== SUPPLIED INFORMATION ==
=== Begin Enclosure ===

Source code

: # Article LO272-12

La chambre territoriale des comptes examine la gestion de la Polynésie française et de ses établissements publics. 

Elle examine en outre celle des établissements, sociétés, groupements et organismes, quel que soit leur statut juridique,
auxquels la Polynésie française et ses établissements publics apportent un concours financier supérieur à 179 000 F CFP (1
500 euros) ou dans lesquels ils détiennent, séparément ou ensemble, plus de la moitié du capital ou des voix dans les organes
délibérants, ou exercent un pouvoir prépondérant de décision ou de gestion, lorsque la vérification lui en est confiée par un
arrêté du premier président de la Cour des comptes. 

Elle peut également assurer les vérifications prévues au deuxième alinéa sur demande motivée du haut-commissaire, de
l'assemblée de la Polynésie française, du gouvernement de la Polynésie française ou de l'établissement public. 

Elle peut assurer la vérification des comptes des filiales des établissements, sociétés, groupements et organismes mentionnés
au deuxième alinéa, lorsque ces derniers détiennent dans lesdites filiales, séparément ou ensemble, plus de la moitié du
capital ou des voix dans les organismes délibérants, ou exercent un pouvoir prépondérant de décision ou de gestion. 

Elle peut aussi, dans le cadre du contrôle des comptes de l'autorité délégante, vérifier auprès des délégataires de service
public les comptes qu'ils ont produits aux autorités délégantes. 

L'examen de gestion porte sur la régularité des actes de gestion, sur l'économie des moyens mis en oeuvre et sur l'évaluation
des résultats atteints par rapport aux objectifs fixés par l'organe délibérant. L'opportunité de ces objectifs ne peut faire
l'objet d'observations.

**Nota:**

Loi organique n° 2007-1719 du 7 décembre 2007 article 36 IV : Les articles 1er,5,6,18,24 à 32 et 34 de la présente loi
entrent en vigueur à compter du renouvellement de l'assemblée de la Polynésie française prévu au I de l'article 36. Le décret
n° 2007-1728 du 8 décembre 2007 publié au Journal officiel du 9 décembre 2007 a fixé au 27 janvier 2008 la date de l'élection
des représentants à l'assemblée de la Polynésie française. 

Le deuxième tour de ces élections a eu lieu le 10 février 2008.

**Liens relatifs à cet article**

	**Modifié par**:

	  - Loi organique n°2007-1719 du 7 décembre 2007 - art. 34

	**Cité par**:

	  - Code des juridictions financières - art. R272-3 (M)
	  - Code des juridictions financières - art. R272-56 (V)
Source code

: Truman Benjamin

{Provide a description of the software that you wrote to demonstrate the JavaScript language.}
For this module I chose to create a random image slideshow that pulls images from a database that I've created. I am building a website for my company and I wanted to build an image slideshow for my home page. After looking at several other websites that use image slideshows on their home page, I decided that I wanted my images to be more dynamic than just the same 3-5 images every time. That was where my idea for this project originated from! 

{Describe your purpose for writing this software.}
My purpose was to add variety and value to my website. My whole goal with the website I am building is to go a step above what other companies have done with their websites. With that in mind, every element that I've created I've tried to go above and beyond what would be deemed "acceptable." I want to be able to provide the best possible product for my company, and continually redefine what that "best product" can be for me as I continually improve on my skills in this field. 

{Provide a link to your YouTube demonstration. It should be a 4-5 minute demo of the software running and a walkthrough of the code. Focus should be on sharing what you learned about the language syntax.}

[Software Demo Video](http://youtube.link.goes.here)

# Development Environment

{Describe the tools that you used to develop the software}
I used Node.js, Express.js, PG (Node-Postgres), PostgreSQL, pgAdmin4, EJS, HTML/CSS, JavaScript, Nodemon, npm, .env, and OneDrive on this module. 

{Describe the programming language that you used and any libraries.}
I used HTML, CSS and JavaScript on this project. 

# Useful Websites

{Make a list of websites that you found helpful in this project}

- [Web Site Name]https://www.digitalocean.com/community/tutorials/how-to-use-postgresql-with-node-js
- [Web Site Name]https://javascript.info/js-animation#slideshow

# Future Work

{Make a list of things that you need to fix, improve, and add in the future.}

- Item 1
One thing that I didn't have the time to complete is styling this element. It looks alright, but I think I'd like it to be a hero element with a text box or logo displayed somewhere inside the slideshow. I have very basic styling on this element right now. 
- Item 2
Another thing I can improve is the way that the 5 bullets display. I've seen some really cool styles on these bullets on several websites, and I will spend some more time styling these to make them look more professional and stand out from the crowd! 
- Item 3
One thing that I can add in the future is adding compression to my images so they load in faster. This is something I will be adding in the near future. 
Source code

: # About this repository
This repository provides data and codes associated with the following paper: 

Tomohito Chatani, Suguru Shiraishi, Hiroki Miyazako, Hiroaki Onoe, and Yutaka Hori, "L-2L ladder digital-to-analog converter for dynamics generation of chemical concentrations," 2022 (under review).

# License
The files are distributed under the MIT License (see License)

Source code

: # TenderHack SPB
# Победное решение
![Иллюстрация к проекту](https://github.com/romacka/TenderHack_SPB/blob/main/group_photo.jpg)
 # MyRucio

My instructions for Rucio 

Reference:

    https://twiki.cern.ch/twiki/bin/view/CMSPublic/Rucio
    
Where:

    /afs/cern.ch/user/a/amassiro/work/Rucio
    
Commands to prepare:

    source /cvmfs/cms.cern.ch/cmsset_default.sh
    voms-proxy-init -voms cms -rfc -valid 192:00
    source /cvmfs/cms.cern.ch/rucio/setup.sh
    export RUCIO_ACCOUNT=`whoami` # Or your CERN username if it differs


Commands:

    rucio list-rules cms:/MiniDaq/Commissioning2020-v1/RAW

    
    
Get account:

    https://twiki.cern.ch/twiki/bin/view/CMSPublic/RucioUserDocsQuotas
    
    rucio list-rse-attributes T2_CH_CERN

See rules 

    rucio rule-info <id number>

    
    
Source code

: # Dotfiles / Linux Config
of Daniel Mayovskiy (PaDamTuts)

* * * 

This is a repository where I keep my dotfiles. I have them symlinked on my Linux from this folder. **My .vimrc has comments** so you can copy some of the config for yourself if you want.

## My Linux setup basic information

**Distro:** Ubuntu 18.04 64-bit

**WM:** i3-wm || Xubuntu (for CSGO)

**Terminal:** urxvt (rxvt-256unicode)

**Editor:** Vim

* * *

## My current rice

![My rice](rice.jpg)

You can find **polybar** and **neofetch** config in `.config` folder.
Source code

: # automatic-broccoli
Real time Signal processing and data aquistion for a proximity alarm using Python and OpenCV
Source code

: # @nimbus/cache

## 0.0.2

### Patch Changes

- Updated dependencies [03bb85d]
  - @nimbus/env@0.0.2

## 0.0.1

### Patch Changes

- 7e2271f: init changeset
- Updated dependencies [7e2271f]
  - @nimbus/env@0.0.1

=== End Enclosure ===

== WHAT TO WORK ON ==
Nothing in the entries may change. Retype them all.

== OUTPUT FOR THIS EXERCISE ==
Source code

: # Article LO272-12

La chambre territoriale des comptes examine la gestion de la Polynésie française et de ses établissements publics. 

Elle examine en outre celle des établissements, sociétés, groupements et organismes, quel que soit leur statut juridique,
auxquels la Polynésie française et ses établissements publics apportent un concours financier supérieur à 179 000 F CFP (1
500 euros) ou dans lesquels ils détiennent, séparément ou ensemble, plus de la moitié du capital ou des voix dans les organes
délibérants, ou exercent un pouvoir prépondérant de décision ou de gestion, lorsque la vérification lui en est confiée par un
arrêté du premier président de la Cour des comptes. 

Elle peut également assurer les vérifications prévues au deuxième alinéa sur demande motivée du haut-commissaire, de
l'assemblée de la Polynésie française, du gouvernement de la Polynésie française ou de l'établissement public. 

Elle peut assurer la vérification des comptes des filiales des établissements, sociétés, groupements et organismes mentionnés
au deuxième alinéa, lorsque ces derniers détiennent dans lesdites filiales, séparément ou ensemble, plus de la moitié du
capital ou des voix dans les organismes délibérants, ou exercent un pouvoir prépondérant de décision ou de gestion. 

Elle peut aussi, dans le cadre du contrôle des comptes de l'autorité délégante, vérifier auprès des délégataires de service
public les comptes qu'ils ont produits aux autorités délégantes. 

L'examen de gestion porte sur la régularité des actes de gestion, sur l'économie des moyens mis en oeuvre et sur l'évaluation
des résultats atteints par rapport aux objectifs fixés par l'organe délibérant. L'opportunité de ces objectifs ne peut faire
l'objet d'observations.

**Nota:**

Loi organique n° 2007-1719 du 7 décembre 2007 article 36 IV : Les articles 1er,5,6,18,24 à 32 et 34 de la présente loi
entrent en vigueur à compter du renouvellement de l'assemblée de la Polynésie française prévu au I de l'article 36. Le décret
n° 2007-1728 du 8 décembre 2007 publié au Journal officiel du 9 décembre 2007 a fixé au 27 janvier 2008 la date de l'élection
des représentants à l'assemblée de la Polynésie française. 

Le deuxième tour de ces élections a eu lieu le 10 février 2008.

**Liens relatifs à cet article**

	**Modifié par**:

	  - Loi organique n°2007-1719 du 7 décembre 2007 - art. 34

	**Cité par**:

	  - Code des juridictions financières - art. R272-3 (M)
	  - Code des juridictions financières - art. R272-56 (V)
Source code

: Truman Benjamin

{Provide a description of the software that you wrote to demonstrate the JavaScript language.}
For this module I chose to create a random image slideshow that pulls images from a database that I've created. I am building a website for my company and I wanted to build an image slideshow for my home page. After looking at several other websites that use image slideshows on their home page, I decided that I wanted my images to be more dynamic than just the same 3-5 images every time. That was where my idea for this project originated from! 

{Describe your purpose for writing this software.}
My purpose was to add variety and value to my website. My whole goal with the website I am building is to go a step above what other companies have done with their websites. With that in mind, every element that I've created I've tried to go above and beyond what would be deemed "acceptable." I want to be able to provide the best possible product for my company, and continually redefine what that "best product" can be for me as I continually improve on my skills in this field. 

{Provide a link to your YouTube demonstration. It should be a 4-5 minute demo of the software running and a walkthrough of the code. Focus should be on sharing what you learned about the language syntax.}

[Software Demo Video](http://youtube.link.goes.here)

# Development Environment

{Describe the tools that you used to develop the software}
I used Node.js, Express.js, PG (Node-Postgres), PostgreSQL, pgAdmin4, EJS, HTML/CSS, JavaScript, Nodemon, npm, .env, and OneDrive on this module. 

{Describe the programming language that you used and any libraries.}
I used HTML, CSS and JavaScript on this project. 

# Useful Websites

{Make a list of websites that you found helpful in this project}

- [Web Site Name]https://www.digitalocean.com/community/tutorials/how-to-use-postgresql-with-node-js
- [Web Site Name]https://javascript.info/js-animation#slideshow

# Future Work

{Make a list of things that you need to fix, improve, and add in the future.}

- Item 1
One thing that I didn't have the time to complete is styling this element. It looks alright, but I think I'd like it to be a hero element with a text box or logo displayed somewhere inside the slideshow. I have very basic styling on this element right now. 
- Item 2
Another thing I can improve is the way that the 5 bullets display. I've seen some really cool styles on these bullets on several websites, and I will spend some more time styling these to make them look more professional and stand out from the crowd! 
- Item 3
One thing that I can add in the future is adding compression to my images so they load in faster. This is something I will be adding in the near future. 
Source code

: # About this repository
This repository provides data and codes associated with the following paper: 

Tomohito Chatani, Suguru Shiraishi, Hiroki Miyazako, Hiroaki Onoe, and Yutaka Hori, "L-2L ladder digital-to-analog converter for dynamics generation of chemical concentrations," 2022 (under review).

# License
The files are distributed under the MIT License (see License)

Source code

: # TenderHack SPB
# Победное решение
![Иллюстрация к проекту](https://github.com/romacka/TenderHack_SPB/blob/main/group_photo.jpg)
 # MyRucio

My instructions for Rucio 

Reference:

    https://twiki.cern.ch/twiki/bin/view/CMSPublic/Rucio
    
Where:

    /afs/cern.ch/user/a/amassiro/work/Rucio
    
Commands to prepare:

    source /cvmfs/cms.cern.ch/cmsset_default.sh
    voms-proxy-init -voms cms -rfc -valid 192:00
    source /cvmfs/cms.cern.ch/rucio/setup.sh
    export RUCIO_ACCOUNT=`whoami` # Or your CERN username if it differs


Commands:

    rucio list-rules cms:/MiniDaq/Commissioning2020-v1/RAW

    
    
Get account:

    https://twiki.cern.ch/twiki/bin/view/CMSPublic/RucioUserDocsQuotas
    
    rucio list-rse-attributes T2_CH_CERN

See rules 

    rucio rule-info <id number>

    
    
Source code

: # Dotfiles / Linux Config
of Daniel Mayovskiy (PaDamTuts)

* * * 

This is a repository where I keep my dotfiles. I have them symlinked on my Linux from this folder. **My .vimrc has comments** so you can copy some of the config for yourself if you want.

## My Linux setup basic information

**Distro:** Ubuntu 18.04 64-bit

**WM:** i3-wm || Xubuntu (for CSGO)

**Terminal:** urxvt (rxvt-256unicode)

**Editor:** Vim

* * *

## My current rice

![My rice](rice.jpg)

You can find **polybar** and **neofetch** config in `.config` folder.
Source code

: # automatic-broccoli
Real time Signal processing and data aquistion for a proximity alarm using Python and OpenCV
Source code

: # @nimbus/cache

## 0.0.2

### Patch Changes

- Updated dependencies [03bb85d]
  - @nimbus/env@0.0.2

## 0.0.1

### Patch Changes

- 7e2271f: init changeset
- Updated dependencies [7e2271f]
  - @nimbus/env@0.0.1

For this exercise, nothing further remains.